▶ [GOAL OF THE EXERCISE]
Write out the whole listing, matching it exactly.

▶ [DATA PROVIDED]
+++
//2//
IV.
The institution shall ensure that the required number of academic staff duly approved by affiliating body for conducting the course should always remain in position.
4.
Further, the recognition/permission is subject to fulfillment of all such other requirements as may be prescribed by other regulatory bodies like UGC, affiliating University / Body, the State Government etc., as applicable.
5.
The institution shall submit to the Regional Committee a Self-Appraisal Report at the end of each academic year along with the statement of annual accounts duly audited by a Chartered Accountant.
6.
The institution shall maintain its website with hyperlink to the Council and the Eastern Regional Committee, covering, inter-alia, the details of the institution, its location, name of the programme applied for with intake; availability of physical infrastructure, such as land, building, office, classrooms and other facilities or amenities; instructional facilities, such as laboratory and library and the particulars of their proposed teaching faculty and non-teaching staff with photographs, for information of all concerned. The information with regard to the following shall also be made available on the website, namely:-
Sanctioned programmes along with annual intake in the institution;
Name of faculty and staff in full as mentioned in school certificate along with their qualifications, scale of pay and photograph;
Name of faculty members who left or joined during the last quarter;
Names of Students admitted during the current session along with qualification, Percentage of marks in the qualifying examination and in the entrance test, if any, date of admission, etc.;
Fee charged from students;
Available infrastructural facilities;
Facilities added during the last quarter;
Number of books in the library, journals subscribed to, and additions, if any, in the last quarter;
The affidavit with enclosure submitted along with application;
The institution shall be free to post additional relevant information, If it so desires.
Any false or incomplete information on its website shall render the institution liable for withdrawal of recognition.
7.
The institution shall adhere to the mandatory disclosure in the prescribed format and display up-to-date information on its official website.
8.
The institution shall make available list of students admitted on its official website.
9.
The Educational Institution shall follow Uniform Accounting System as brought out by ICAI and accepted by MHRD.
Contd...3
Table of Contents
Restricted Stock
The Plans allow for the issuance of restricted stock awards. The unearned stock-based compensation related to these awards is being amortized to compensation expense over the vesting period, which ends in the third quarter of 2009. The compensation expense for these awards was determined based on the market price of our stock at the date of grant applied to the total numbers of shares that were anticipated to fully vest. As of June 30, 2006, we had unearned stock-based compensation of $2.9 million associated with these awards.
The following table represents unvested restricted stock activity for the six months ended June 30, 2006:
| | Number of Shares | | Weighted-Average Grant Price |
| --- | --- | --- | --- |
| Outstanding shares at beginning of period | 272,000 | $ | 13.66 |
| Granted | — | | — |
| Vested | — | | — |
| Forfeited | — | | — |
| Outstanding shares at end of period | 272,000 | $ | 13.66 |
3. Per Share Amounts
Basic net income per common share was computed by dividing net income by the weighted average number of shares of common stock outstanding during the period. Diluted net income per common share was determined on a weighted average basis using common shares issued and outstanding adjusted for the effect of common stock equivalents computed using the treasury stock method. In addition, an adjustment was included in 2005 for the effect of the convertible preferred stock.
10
+++
▶ [TASK SOLUTION]
//2//
IV.
The institution shall ensure that the required number of academic staff duly approved by affiliating body for conducting the course should always remain in position.
4.
Further, the recognition/permission is subject to fulfillment of all such other requirements as may be prescribed by other regulatory bodies like UGC, affiliating University / Body, the State Government etc., as applicable.
5.
The institution shall submit to the Regional Committee a Self-Appraisal Report at the end of each academic year along with the statement of annual accounts duly audited by a Chartered Accountant.
6.
The institution shall maintain its website with hyperlink to the Council and the Eastern Regional Committee, covering, inter-alia, the details of the institution, its location, name of the programme applied for with intake; availability of physical infrastructure, such as land, building, office, classrooms and other facilities or amenities; instructional facilities, such as laboratory and library and the particulars of their proposed teaching faculty and non-teaching staff with photographs, for information of all concerned. The information with regard to the following shall also be made available on the website, namely:-
Sanctioned programmes along with annual intake in the institution;
Name of faculty and staff in full as mentioned in school certificate along with their qualifications, scale of pay and photograph;
Name of faculty members who left or joined during the last quarter;
Names of Students admitted during the current session along with qualification, Percentage of marks in the qualifying examination and in the entrance test, if any, date of admission, etc.;
Fee charged from students;
Available infrastructural facilities;
Facilities added during the last quarter;
Number of books in the library, journals subscribed to, and additions, if any, in the last quarter;
The affidavit with enclosure submitted along with application;
The institution shall be free to post additional relevant information, If it so desires.
Any false or incomplete information on its website shall render the institution liable for withdrawal of recognition.
7.
The institution shall adhere to the mandatory disclosure in the prescribed format and display up-to-date information on its official website.
8.
The institution shall make available list of students admitted on its official website.
9.
The Educational Institution shall follow Uniform Accounting System as brought out by ICAI and accepted by MHRD.
Contd...3
Table of Contents
Restricted Stock
The Plans allow for the issuance of restricted stock awards. The unearned stock-based compensation related to these awards is being amortized to compensation expense over the vesting period, which ends in the third quarter of 2009. The compensation expense for these awards was determined based on the market price of our stock at the date of grant applied to the total numbers of shares that were anticipated to fully vest. As of June 30, 2006, we had unearned stock-based compensation of $2.9 million associated with these awards.
The following table represents unvested restricted stock activity for the six months ended June 30, 2006:
| | Number of Shares | | Weighted-Average Grant Price |
| --- | --- | --- | --- |
| Outstanding shares at beginning of period | 272,000 | $ | 13.66 |
| Granted | — | | — |
| Vested | — | | — |
| Forfeited | — | | — |
| Outstanding shares at end of period | 272,000 | $ | 13.66 |
3. Per Share Amounts
Basic net income per common share was computed by dividing net income by the weighted average number of shares of common stock outstanding during the period. Diluted net income per common share was determined on a weighted average basis using common shares issued and outstanding adjusted for the effect of common stock equivalents computed using the treasury stock method. In addition, an adjustment was included in 2005 for the effect of the convertible preferred stock.
10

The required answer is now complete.